Seit 2012 befasst sich der Leiter der allgemeinpsychiatrischen Station „Aaron T. Beck“ kritisch mit der Wirksamkeit von Antidepressiva und kam in seinen Untersuchungen zu dem überraschenden Befund, dass diese Medikamente in der stationären Behandlung von Depression keinen Nutzen zeigten. Darin bestärkt haben ihn mittlerweile zwei Langzeitstudien mit Patienten der Marienheider Klinik. Eine davon war von 2012 bis 2017 mit 574 Patienten durchgeführt worden, die sich mit unterschiedlichen Diagnosen in Behandlung befanden. Diese füllten bei der stationären Aufnahme, bei der Entlassung und sechs Monate nach der Behandlung einen Fragebogen zur Erfassung von Depressivität aus.

Das Ergebnis: „Zu jedem Zeitpunkt waren die Patienten, die Antidepressiva einnahmen, depressiver als die, die keine einnahmen; das Absetzen von Antidepressiva hatte keinen Nachteil, das Anordnen hatte keinen Vorteil.“

Patienten wird in Marienheide von  Antidepressiva abgeraten

Die Ergebnisse dieser ersten Langzeitstudie veranlassten den Psychologen dazu, seinen Patienten fortan davon abzuraten, Antidepressiva einzunehmen. „Wir setzen die Antidepressiva seit fünf Jahren in der Akuttherapie ab, das macht unseres Wissens keine andere Klinik“, so Maß. Dennoch seien die Behandlungsergebnisse unverändert gut. Seine Forschung setzte er parallel dazu fort. In der zweiten, nun veröffentlichten Studie ging er einen Schritt weiter.

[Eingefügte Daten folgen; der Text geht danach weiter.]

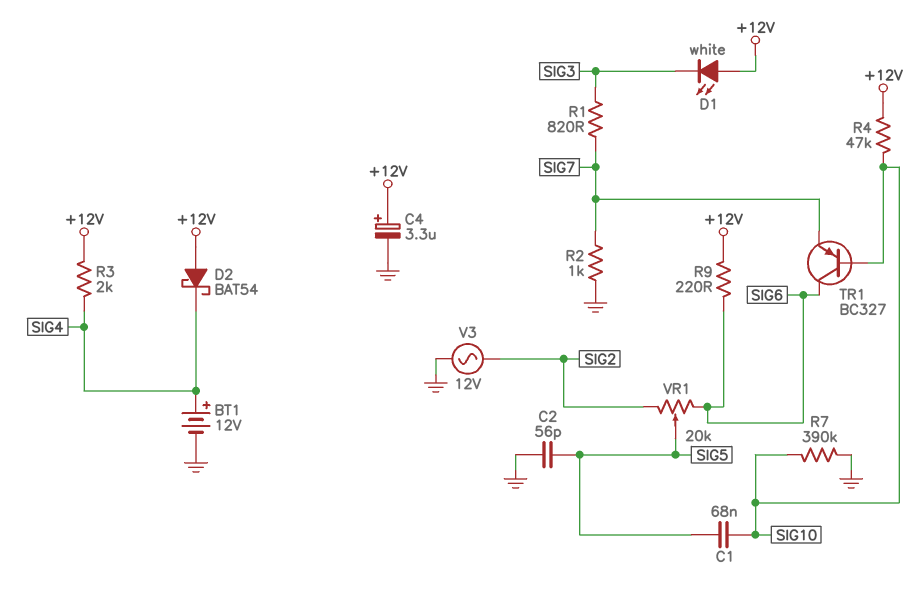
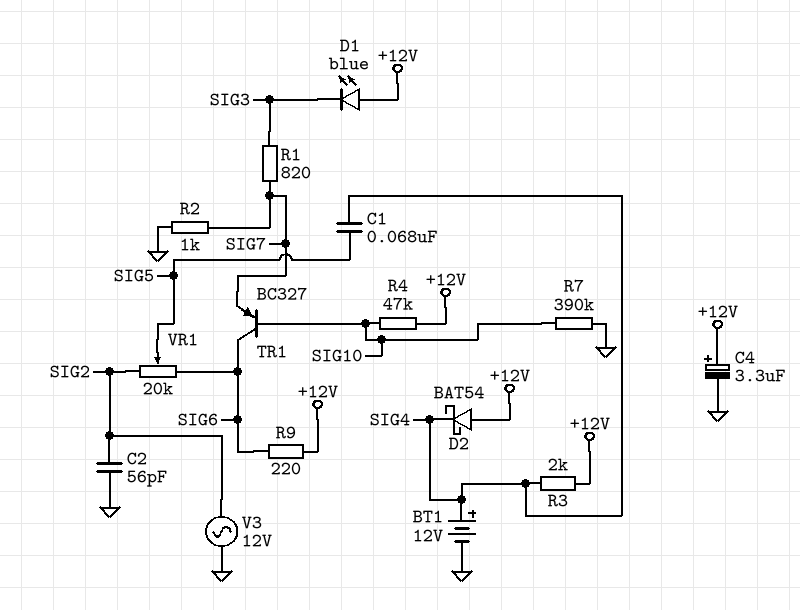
C1: 68nF (SIG5, SIG10) -> 68nF (SIG4, SIG5)
C2: 56pF (GND, SIG5) -> 56pF (GND, SIG2)
D1: LED white (A +12V, K SIG3) -> LED blue (A +12V, K SIG3)

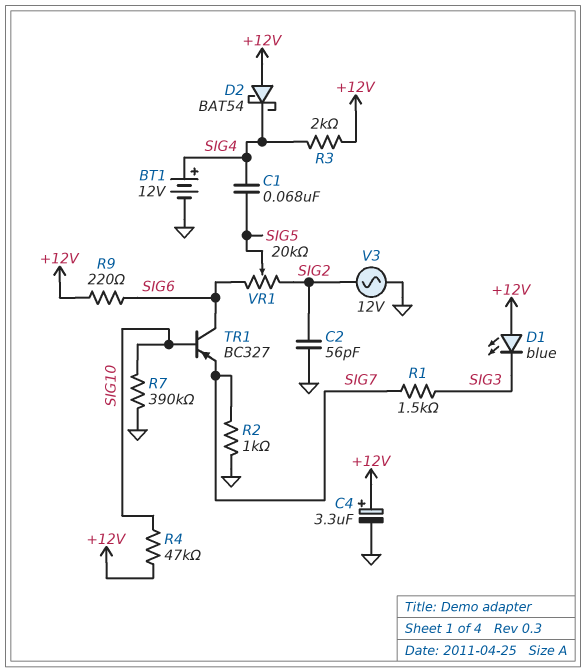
R1: 820 (SIG3, SIG7) -> 1.5k (SIG3, SIG7)

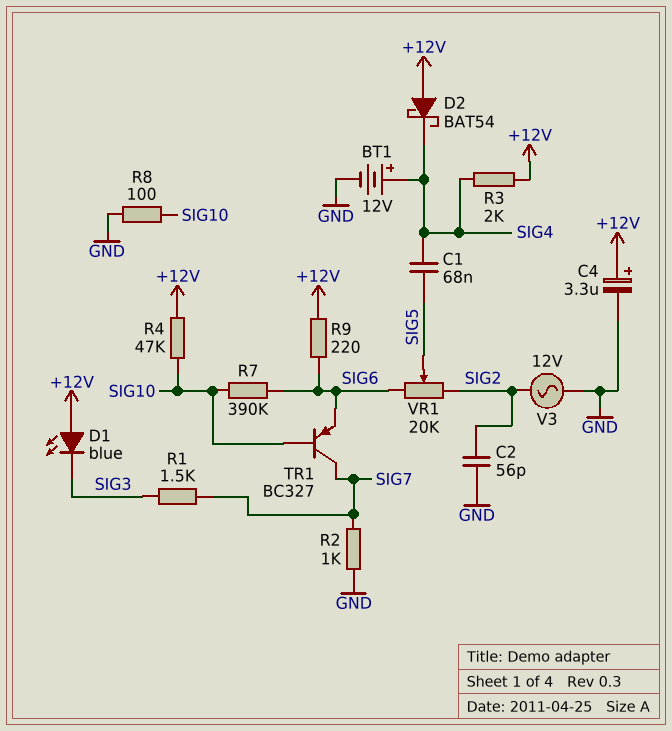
R7: 390k (GND, SIG10) -> 390k (SIG6, SIG10)
R8: none -> 100 (GND, SIG10)
TR1: PNP BC327 (B SIG10, C SIG6, E SIG7) -> PNP BC327 (B SIG10, C SIG7, E SIG6)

„Wir haben den Fokus diesmal gezielt auf 600 rein depressive Patienten gelegt. Und wir haben diesmal viele andere Variablen einbezogen, welche eine Wirkung von Antidepressiva überlagern könnten, und haben dennoch keine Spur einer therapeutischen Wirkung dieser Medikamente gefunden“, berichtet Maß. „Die meisten Patienten reagieren mit Erleichterung, wenn sie hören, dass wir bei unserer Behandlung keine Antidepressiva einsetzen, denn die Nebenwirkungen können belastend sein.“ Aber er akzeptiere auch, wenn Patienten das Medikament nicht absetzen möchten. „Das Antidepressivum hat eigentlich keine Wirkung gegen die Depressionen, die Menschen haben aber dennoch Angst, dass sich ihr Zustand verschlechtern könnte, wenn sie es absetzen.“

Entzugsprobleme sind Absetzung der Medikamente sind ernstzunehmen

Ein großes Problem sind die Entzugssymptome, die sehr häufig auftreten und die leicht mit einer Rückkehr der Depression verwechselt werden könnten. Deshalb sollten Patienten ihr Antidepressivum nie ohne ärztliche Begleitung absetzen.

Was der Psychologe dagegen seit Beginn seiner Studien betont, ist die positive Wirkung einer vollstationären Psychotherapie depressiver Menschen. In Marienheide stehen dabei die Förderung von Selbstverantwortung und die Entwicklung der Fähigkeit, gut für die eigenen Bedürfnisse, Interessen und Grenzen sorgen zu können, im Fokus. „Der Therapieeffekt, den wir beobachten, ist sehr stark. Auch ein halbes Jahr nach der Behandlung sind noch 70 Prozent des Behandlungserfolges erkennbar.“ Bei aller Kritik an Antidepressiva ist es Maß aber wichtig zu betonen: „Wir sind nicht generell gegen Psychopharmaka. Es gibt für andere psychische Erkrankungen durchaus hilfreiche Medikamente, etwa bei Psychosen oder bipolaren Störungen.“

Dr. Reinhard Maß spricht sich dafür aus, dass Antidepressiva vom Markt genommen werden und stattdessen das Angebot an Psychotherapie ausgebaut wird. „Auch andere Untersuchungen haben gezeigt, dass Antidepressiva langfristig eher schaden als nützen.“ Die Behandlungsleitlinien für Depression seien jedoch stark auf Antidepressiva ausgerichtet, was auch auf den Einfluss der Lobby der Pharmaindustrie zurückgehe. Das trage dazu bei, dass die Verschreibungszahlen für Antidepressiva stetig zunähmen.

Das Interesse an seinen Studien   ist groß. Der Marienheider wurde für einen Vortrag im Juni eingeladen. Darin stellt er vor Fachpublikum seine Studienergebnisse vor, die er kürzlich auch veröffentlicht hat. Schon jetzt gibt es 90 Anmeldungen.